EXERCISE INSTRUCTIONS -
Turn every line of text in the listing below into a Markdown table with two columns, "Row" for a running number and "Text" for the line itself. Skip blank lines and leave the pictures out.
*** Begin section ***
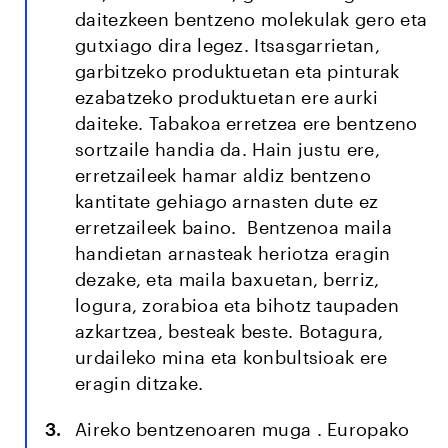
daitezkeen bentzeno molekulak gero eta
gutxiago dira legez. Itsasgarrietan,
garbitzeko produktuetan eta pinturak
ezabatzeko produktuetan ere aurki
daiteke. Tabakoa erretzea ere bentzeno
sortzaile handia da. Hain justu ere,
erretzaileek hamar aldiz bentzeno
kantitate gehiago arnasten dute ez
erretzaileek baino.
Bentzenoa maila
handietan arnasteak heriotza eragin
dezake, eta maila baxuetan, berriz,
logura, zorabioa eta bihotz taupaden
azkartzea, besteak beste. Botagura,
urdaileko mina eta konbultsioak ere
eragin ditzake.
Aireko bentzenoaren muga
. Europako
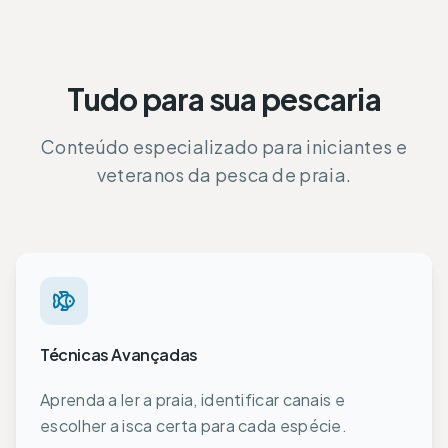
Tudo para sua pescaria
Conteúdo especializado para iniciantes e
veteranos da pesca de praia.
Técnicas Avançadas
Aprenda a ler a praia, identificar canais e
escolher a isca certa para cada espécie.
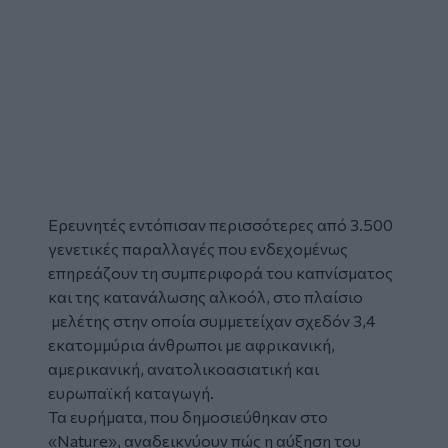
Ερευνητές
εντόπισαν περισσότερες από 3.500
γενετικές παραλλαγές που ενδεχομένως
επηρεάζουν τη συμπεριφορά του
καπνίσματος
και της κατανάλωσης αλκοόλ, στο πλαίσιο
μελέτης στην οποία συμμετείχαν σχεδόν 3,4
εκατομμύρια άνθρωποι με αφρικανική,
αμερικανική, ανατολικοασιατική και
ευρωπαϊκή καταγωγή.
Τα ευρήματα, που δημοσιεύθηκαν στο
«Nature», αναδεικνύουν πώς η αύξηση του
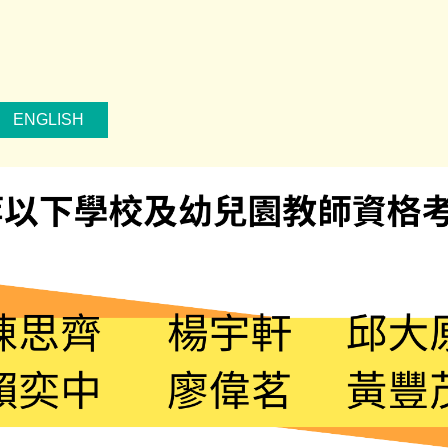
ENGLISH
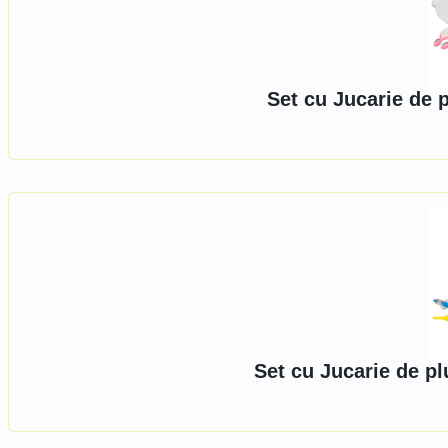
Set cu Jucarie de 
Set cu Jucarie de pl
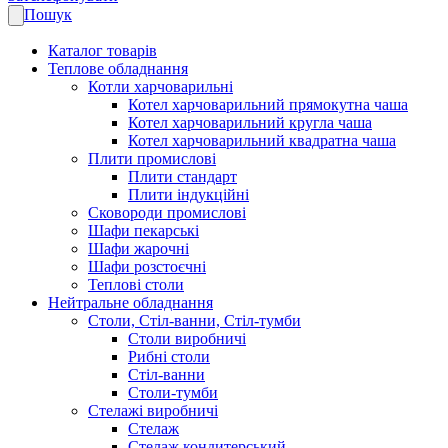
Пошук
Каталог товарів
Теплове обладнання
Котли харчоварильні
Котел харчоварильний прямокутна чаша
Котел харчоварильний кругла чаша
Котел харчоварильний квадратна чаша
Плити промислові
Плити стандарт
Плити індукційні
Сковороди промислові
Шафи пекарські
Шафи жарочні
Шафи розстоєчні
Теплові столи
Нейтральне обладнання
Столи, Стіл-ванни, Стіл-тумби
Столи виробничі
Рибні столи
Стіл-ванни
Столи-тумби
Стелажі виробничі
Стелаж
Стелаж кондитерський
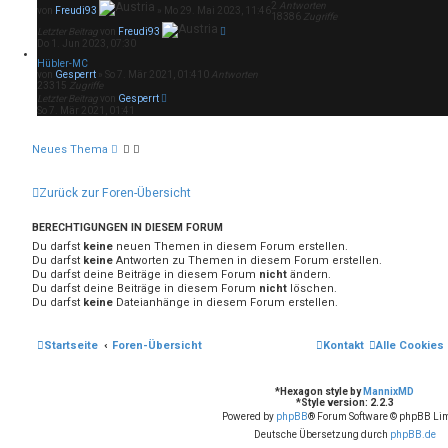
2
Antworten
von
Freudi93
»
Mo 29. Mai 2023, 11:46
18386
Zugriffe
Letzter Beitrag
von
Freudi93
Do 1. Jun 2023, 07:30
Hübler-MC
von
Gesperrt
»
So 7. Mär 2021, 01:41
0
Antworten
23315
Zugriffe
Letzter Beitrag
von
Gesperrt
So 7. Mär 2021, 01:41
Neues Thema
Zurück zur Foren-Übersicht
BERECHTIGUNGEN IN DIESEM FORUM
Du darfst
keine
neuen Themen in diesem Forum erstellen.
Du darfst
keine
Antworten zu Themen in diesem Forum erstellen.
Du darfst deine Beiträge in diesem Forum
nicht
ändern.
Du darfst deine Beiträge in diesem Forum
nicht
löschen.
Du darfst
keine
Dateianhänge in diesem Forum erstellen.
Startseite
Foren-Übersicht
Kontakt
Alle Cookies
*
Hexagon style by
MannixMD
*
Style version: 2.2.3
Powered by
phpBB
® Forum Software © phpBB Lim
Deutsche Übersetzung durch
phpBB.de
*** End section ***
WORKED SOLUTION -
| Row | Text |
|---|---|
| 1 | daitezkeen bentzeno molekulak gero eta |
| 2 | gutxiago dira legez. Itsasgarrietan, |
| 3 | garbitzeko produktuetan eta pinturak |
| 4 | ezabatzeko produktuetan ere aurki |
| 5 | daiteke. Tabakoa erretzea ere bentzeno |
| 6 | sortzaile handia da. Hain justu ere, |
| 7 | erretzaileek hamar aldiz bentzeno |
| 8 | kantitate gehiago arnasten dute ez |
| 9 | erretzaileek baino. |
| 10 | Bentzenoa maila |
| 11 | handietan arnasteak heriotza eragin |
| 12 | dezake, eta maila baxuetan, berriz, |
| 13 | logura, zorabioa eta bihotz taupaden |
| 14 | azkartzea, besteak beste. Botagura, |
| 15 | urdaileko mina eta konbultsioak ere |
| 16 | eragin ditzake. |
| 17 | Aireko bentzenoaren muga |
| 18 | . Europako |
| 19 | Tudo para sua pescaria |
| 20 | Conteúdo especializado para iniciantes e |
| 21 | veteranos da pesca de praia. |
| 22 | Técnicas Avançadas |
| 23 | Aprenda a ler a praia, identificar canais e |
| 24 | escolher a isca certa para cada espécie. |
| 25 | Ερευνητές |
| 26 | εντόπισαν περισσότερες από 3.500 |
| 27 | γενετικές παραλλαγές που ενδεχομένως |
| 28 | επηρεάζουν τη συμπεριφορά του |
| 29 | καπνίσματος |
| 30 | και της κατανάλωσης αλκοόλ, στο πλαίσιο |
| 31 | μελέτης στην οποία συμμετείχαν σχεδόν 3,4 |
| 32 | εκατομμύρια άνθρωποι με αφρικανική, |
| 33 | αμερικανική, ανατολικοασιατική και |
| 34 | ευρωπαϊκή καταγωγή. |
| 35 | Τα ευρήματα, που δημοσιεύθηκαν στο |
| 36 | «Nature», αναδεικνύουν πώς η αύξηση του |
| 37 | ENGLISH |
| 38 | Set cu Jucarie de  |
| 39 | Set cu Jucarie de pl |
| 40 | Пошук |
| 41 | Каталог товарів |
| 42 | Теплове обладнання |
| 43 | Котли харчоварильні |
| 44 | Котел харчоварильний прямокутна чаша |
| 45 | Котел харчоварильний кругла чаша |
| 46 | Котел харчоварильний квадратна чаша |
| 47 | Плити промислові |
| 48 | Плити стандарт |
| 49 | Плити індукційні |
| 50 | Сковороди промислові |
| 51 | Шафи пекарські |
| 52 | Шафи жарочні |
| 53 | Шафи розстоєчні |
| 54 | Теплові столи |
| 55 | Нейтральне обладнання |
| 56 | Столи, Стіл-ванни, Стіл-тумби |
| 57 | Столи виробничі |
| 58 | Рибні столи |
| 59 | Стіл-ванни |
| 60 | Столи-тумби |
| 61 | Стелажі виробничі |
| 62 | Стелаж |
| 63 | Стелаж кондитерський |
| 64 | 2 |
| 65 | Antworten |
| 66 | von |
| 67 | Freudi93 |
| 68 | » |
| 69 | Mo 29. Mai 2023, 11:46 |
| 70 | 18386 |
| 71 | Zugriffe |
| 72 | Letzter Beitrag |
| 73 | von |
| 74 | Freudi93 |
| 75 | Do 1. Jun 2023, 07:30 |
| 76 | Hübler-MC |
| 77 | von |
| 78 | Gesperrt |
| 79 | » |
| 80 | So 7. Mär 2021, 01:41 |
| 81 | 0 |
| 82 | Antworten |
| 83 | 23315 |
| 84 | Zugriffe |
| 85 | Letzter Beitrag |
| 86 | von |
| 87 | Gesperrt |
| 88 | So 7. Mär 2021, 01:41 |
| 89 | Neues Thema |
| 90 | Zurück zur Foren-Übersicht |
| 91 | BERECHTIGUNGEN IN DIESEM FORUM |
| 92 | Du darfst |
| 93 | keine |
| 94 | neuen Themen in diesem Forum erstellen. |
| 95 | Du darfst |
| 96 | keine |
| 97 | Antworten zu Themen in diesem Forum erstellen. |
| 98 | Du darfst deine Beiträge in diesem Forum |
| 99 | nicht |
| 100 | ändern. |
| 101 | Du darfst deine Beiträge in diesem Forum |
| 102 | nicht |
| 103 | löschen. |
| 104 | Du darfst |
| 105 | keine |
| 106 | Dateianhänge in diesem Forum erstellen. |
| 107 | Startseite |
| 108 | Foren-Übersicht |
| 109 | Kontakt |
| 110 | Alle Cookies |
| 111 | * |
| 112 | Hexagon style by |
| 113 | MannixMD |
| 114 | * |
| 115 | Style version: 2.2.3 |
| 116 | Powered by |
| 117 | phpBB |
| 118 | ® Forum Software © phpBB Lim |
| 119 | Deutsche Übersetzung durch |
| 120 | phpBB.de |